Copy all of the entries below, keeping every line and character unchanged.

# Input data start

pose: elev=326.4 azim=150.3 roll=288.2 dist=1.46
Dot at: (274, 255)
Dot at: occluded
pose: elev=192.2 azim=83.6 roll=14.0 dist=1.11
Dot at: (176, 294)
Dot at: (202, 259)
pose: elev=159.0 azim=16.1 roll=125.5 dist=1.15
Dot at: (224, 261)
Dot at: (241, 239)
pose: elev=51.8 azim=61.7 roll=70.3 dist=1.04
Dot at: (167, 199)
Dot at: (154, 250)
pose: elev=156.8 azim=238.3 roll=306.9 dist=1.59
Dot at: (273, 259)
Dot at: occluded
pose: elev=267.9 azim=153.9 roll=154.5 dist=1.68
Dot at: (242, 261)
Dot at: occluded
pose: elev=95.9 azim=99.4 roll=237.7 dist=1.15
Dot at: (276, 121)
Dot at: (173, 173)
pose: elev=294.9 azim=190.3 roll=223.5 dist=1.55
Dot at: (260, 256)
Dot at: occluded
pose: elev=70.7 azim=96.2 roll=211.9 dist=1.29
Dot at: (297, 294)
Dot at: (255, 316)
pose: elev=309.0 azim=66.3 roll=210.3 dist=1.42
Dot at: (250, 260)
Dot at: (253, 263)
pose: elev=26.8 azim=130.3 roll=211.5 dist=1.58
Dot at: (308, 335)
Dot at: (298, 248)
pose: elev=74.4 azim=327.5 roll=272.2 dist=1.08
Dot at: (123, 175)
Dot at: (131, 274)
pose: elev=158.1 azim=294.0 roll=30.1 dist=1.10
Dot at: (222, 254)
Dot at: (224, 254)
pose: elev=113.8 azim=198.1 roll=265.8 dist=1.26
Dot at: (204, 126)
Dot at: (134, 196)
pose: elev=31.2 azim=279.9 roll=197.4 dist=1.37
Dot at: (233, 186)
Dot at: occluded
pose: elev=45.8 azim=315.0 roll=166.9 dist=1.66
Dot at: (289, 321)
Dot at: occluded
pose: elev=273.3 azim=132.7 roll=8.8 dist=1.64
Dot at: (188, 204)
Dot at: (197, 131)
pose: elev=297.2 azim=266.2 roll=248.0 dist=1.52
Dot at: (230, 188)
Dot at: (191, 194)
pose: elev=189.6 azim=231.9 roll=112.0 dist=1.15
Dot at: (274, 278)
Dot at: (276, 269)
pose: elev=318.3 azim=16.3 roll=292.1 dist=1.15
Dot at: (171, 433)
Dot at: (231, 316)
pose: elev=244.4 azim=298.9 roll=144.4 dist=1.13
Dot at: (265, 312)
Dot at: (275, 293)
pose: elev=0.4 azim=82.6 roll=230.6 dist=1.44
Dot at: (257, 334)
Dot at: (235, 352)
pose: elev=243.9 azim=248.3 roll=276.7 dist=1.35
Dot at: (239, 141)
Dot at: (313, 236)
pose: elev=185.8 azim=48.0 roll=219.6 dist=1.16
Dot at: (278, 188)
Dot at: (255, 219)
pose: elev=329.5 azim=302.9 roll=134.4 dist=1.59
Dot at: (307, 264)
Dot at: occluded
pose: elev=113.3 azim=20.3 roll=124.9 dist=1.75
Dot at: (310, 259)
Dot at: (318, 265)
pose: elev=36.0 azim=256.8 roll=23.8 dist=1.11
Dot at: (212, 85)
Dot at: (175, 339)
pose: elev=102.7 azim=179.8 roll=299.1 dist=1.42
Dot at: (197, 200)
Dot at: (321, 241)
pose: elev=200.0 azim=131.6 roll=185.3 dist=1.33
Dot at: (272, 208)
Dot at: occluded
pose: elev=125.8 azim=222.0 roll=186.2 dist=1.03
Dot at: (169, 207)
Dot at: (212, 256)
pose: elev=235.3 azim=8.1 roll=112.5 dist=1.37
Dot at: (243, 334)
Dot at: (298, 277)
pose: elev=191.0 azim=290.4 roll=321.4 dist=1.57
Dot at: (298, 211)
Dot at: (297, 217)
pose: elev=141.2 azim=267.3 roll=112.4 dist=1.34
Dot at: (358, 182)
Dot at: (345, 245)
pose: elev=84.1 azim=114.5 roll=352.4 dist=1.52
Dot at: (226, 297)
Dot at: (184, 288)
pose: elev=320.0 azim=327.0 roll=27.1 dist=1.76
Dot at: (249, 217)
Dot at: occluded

# Input data end

Worked answer:
pose: elev=326.4 azim=150.3 roll=288.2 dist=1.46
Dot at: (274, 255)
Dot at: occluded
pose: elev=192.2 azim=83.6 roll=14.0 dist=1.11
Dot at: (176, 294)
Dot at: (202, 259)
pose: elev=159.0 azim=16.1 roll=125.5 dist=1.15
Dot at: (224, 261)
Dot at: (241, 239)
pose: elev=51.8 azim=61.7 roll=70.3 dist=1.04
Dot at: (167, 199)
Dot at: (154, 250)
pose: elev=156.8 azim=238.3 roll=306.9 dist=1.59
Dot at: (273, 259)
Dot at: occluded
pose: elev=267.9 azim=153.9 roll=154.5 dist=1.68
Dot at: (242, 261)
Dot at: occluded
pose: elev=95.9 azim=99.4 roll=237.7 dist=1.15
Dot at: (276, 121)
Dot at: (173, 173)
pose: elev=294.9 azim=190.3 roll=223.5 dist=1.55
Dot at: (260, 256)
Dot at: occluded
pose: elev=70.7 azim=96.2 roll=211.9 dist=1.29
Dot at: (297, 294)
Dot at: (255, 316)
pose: elev=309.0 azim=66.3 roll=210.3 dist=1.42
Dot at: (250, 260)
Dot at: (253, 263)
pose: elev=26.8 azim=130.3 roll=211.5 dist=1.58
Dot at: (308, 335)
Dot at: (298, 248)
pose: elev=74.4 azim=327.5 roll=272.2 dist=1.08
Dot at: (123, 175)
Dot at: (131, 274)
pose: elev=158.1 azim=294.0 roll=30.1 dist=1.10
Dot at: (222, 254)
Dot at: (224, 254)
pose: elev=113.8 azim=198.1 roll=265.8 dist=1.26
Dot at: (204, 126)
Dot at: (134, 196)
pose: elev=31.2 azim=279.9 roll=197.4 dist=1.37
Dot at: (233, 186)
Dot at: occluded
pose: elev=45.8 azim=315.0 roll=166.9 dist=1.66
Dot at: (289, 321)
Dot at: occluded
pose: elev=273.3 azim=132.7 roll=8.8 dist=1.64
Dot at: (188, 204)
Dot at: (197, 131)
pose: elev=297.2 azim=266.2 roll=248.0 dist=1.52
Dot at: (230, 188)
Dot at: (191, 194)
pose: elev=189.6 azim=231.9 roll=112.0 dist=1.15
Dot at: (274, 278)
Dot at: (276, 269)
pose: elev=318.3 azim=16.3 roll=292.1 dist=1.15
Dot at: (171, 433)
Dot at: (231, 316)
pose: elev=244.4 azim=298.9 roll=144.4 dist=1.13
Dot at: (265, 312)
Dot at: (275, 293)
pose: elev=0.4 azim=82.6 roll=230.6 dist=1.44
Dot at: (257, 334)
Dot at: (235, 352)
pose: elev=243.9 azim=248.3 roll=276.7 dist=1.35
Dot at: (239, 141)
Dot at: (313, 236)
pose: elev=185.8 azim=48.0 roll=219.6 dist=1.16
Dot at: (278, 188)
Dot at: (255, 219)
pose: elev=329.5 azim=302.9 roll=134.4 dist=1.59
Dot at: (307, 264)
Dot at: occluded
pose: elev=113.3 azim=20.3 roll=124.9 dist=1.75
Dot at: (310, 259)
Dot at: (318, 265)
pose: elev=36.0 azim=256.8 roll=23.8 dist=1.11
Dot at: (212, 85)
Dot at: (175, 339)
pose: elev=102.7 azim=179.8 roll=299.1 dist=1.42
Dot at: (197, 200)
Dot at: (321, 241)
pose: elev=200.0 azim=131.6 roll=185.3 dist=1.33
Dot at: (272, 208)
Dot at: occluded
pose: elev=125.8 azim=222.0 roll=186.2 dist=1.03
Dot at: (169, 207)
Dot at: (212, 256)
pose: elev=235.3 azim=8.1 roll=112.5 dist=1.37
Dot at: (243, 334)
Dot at: (298, 277)
pose: elev=191.0 azim=290.4 roll=321.4 dist=1.57
Dot at: (298, 211)
Dot at: (297, 217)
pose: elev=141.2 azim=267.3 roll=112.4 dist=1.34
Dot at: (358, 182)
Dot at: (345, 245)
pose: elev=84.1 azim=114.5 roll=352.4 dist=1.52
Dot at: (226, 297)
Dot at: (184, 288)
pose: elev=320.0 azim=327.0 roll=27.1 dist=1.76
Dot at: (249, 217)
Dot at: occluded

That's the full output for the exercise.